Cisl Sicilia, in aumento gli incidenti sul lavoro

Economia: in crescita gli incidenti sul lavoro in parallelo
all’aumento del lavoro nero. Filca Cisl e Cisl, “La prevenzione e la
formazione gli strumenti principali, ma occorre combattere il sommerso
e puntare sui controlli e sulla regolarizzazione contrattuale”

Palermo – Di lavoro si continua a morire con sempre maggiore
frequenza. Tra i primi otto mesi del 2016 e del 2017 in Sicilia sono
stati registrati 13 incidenti sul lavoro con esito mortale, dati che
testimoniano un trend pressoché costante negli ultimi anni. Il tema
delle morti bianche e della sicurezza sul lavoro è stato al centro
della tavola rotonda organizzata dalla Filca Cisl Palermo Trapani e
svoltasi oggi a Sala delle Lapidi, nella sede del Comune di Palermo.

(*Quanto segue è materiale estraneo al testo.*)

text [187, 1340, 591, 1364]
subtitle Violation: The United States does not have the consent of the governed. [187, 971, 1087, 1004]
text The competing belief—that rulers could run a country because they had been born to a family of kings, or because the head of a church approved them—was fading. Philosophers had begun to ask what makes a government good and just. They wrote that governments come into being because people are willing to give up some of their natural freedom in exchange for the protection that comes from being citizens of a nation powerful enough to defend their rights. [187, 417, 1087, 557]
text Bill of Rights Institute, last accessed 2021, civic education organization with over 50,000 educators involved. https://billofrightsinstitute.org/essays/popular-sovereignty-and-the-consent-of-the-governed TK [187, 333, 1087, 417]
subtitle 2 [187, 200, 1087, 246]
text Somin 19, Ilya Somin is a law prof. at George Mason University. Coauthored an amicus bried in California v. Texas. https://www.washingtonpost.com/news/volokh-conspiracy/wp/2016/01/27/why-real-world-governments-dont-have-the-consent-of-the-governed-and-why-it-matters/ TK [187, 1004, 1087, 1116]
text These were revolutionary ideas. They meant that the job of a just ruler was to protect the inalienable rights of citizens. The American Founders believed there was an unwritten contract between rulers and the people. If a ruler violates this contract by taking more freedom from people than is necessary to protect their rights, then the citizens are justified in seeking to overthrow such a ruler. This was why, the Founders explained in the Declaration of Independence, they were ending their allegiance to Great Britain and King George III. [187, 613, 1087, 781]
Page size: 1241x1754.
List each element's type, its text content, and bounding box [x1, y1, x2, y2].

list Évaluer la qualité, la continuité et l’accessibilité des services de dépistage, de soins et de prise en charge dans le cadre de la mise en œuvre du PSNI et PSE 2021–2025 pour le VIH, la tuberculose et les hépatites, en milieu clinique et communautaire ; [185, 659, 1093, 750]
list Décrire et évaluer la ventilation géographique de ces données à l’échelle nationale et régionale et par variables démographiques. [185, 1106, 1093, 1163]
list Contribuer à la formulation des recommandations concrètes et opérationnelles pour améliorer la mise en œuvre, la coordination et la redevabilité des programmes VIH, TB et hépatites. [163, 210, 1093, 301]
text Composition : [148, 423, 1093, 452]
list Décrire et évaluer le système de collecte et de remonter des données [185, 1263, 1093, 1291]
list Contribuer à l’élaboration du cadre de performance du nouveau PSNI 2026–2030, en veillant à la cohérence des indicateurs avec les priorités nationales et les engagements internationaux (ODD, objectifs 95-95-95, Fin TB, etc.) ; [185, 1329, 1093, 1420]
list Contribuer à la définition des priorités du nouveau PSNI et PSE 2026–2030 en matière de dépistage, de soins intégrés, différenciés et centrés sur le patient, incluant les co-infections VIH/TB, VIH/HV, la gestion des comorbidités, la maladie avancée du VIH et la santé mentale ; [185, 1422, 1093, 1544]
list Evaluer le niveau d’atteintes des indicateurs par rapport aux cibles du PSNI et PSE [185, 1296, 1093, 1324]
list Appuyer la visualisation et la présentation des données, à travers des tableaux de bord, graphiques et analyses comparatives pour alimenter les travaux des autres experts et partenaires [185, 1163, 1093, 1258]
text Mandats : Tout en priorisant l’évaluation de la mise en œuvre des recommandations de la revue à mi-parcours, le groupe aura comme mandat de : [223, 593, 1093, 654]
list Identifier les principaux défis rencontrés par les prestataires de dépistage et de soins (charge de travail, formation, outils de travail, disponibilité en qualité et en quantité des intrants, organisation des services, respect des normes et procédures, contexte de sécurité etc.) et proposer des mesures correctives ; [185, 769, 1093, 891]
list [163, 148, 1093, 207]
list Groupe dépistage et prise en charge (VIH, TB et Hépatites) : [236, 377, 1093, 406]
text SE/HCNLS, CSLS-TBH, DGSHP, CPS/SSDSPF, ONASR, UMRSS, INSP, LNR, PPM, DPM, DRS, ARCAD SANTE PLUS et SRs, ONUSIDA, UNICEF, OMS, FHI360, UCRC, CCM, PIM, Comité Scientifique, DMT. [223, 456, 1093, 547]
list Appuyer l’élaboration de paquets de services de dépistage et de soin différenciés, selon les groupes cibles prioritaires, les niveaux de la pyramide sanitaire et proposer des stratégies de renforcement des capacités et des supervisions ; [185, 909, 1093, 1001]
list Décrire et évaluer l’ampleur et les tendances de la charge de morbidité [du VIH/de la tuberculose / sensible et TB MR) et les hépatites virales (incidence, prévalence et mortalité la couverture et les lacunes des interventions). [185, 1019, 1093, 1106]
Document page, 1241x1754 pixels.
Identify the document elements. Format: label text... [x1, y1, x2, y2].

“È una tragedia silente che non accenna a fermarsi – hanno commentato
Paolo D’Anca e Santino Barbera, segretario della Filca Cisl Palermo
Trapani e segretario della Filca Cisl Sicilia – che nella nostra terra
si accompagna a una disoccupazione da percentuali incredibili nel
settore delle costruzioni, con 100mila posti di lavoro persi negli
ultimi anni. Di contro cresce il lavoro nero, per cui temiamo che gli
incidenti nei cantieri possano essere anche più di quelli registrati.
Occorre potenziare i controlli, non è ammissibile che gli ispettorati
al lavoro operino con un organico ridotto ormai all’osso. La
formazione rimane un caposaldo per la prevenzione degli infortuni.
Però il nodo vero della questione è quello di creare lavoro vero,
regolare, con aziende sane e operai che operino in condizioni di
legalità e sicurezza. Stop alle morti bianche deve essere il leit
motiv delle istituzioni e dell’imprenditoria”. Per Mimmo Milazzo,
segretario generale della Cisl Sicilia, che ha partecipato alla tavola
rotonda di oggi, “vanno rimossi gli ostacoli che frenano l’avvio dei
cantieri”. “Se gli uffici tecnici dei Comuni non funzionano – ha detto
Milazzo – non sono capaci di licenziare progetti esecutivi, il Sud
non ce la può fare. Perché se anche ci sono le risorse, non si fanno
le opere. Dal 2014 sono disponibili 100 milioni stanziati nell’ambito
di ItaliaSicura, presso la presidenza del Consiglio, per aiutare i
Comuni a sviluppare propri progetti esecutivi. Ma non sono ancora
stati distribuiti in sede di Conferenza unificata Stato-Regione. Anci
e Governo della Regione si adoperino, dunque, snza perdere tempo. In
gioco sono opere fondamentali per la ripresa dell’economia”. Il
fenomeno delle morti bianche non riguarda soltanto il Sud Italia ma è
una triste realtà anche a livello nazionale. L’Inail ha certificato
nei primi otto mesi del 2017 un incremento dell’1,3 % delle denunce di
infortunio: quelle con esito mortale sono state 682,31 in più rispetto
ai 651 decessi dell’analogo periodo del 2016. “La qualificazione delle
imprese – ha affermato Franco Turri, segretario generale della Filca
Cisl – insieme alla reale attuazione del codice degli appalti,
specialmente rispetto ai controlli per i subappalti, sono strumenti
importanti per prevenire gli incidenti nei luoghi di lavoro. La chiave
è quella contrattuale, perché molte aziende applicano contratti al
ribasso, con ovvia penalizzazione non solo dei lavoratori ma della
sicurezza nel suo complesso. Al Sud il problema assume proporzioni più
imponenti a causa delle difficoltà economiche e del ricorso frequente
al lavoro nero. Va ricordato il monito del presidente della
Repubblica, Sergio Mattarella, che ha recentemente ribadito come non
ci si possa rassegnare a subire morti sul lavoro”.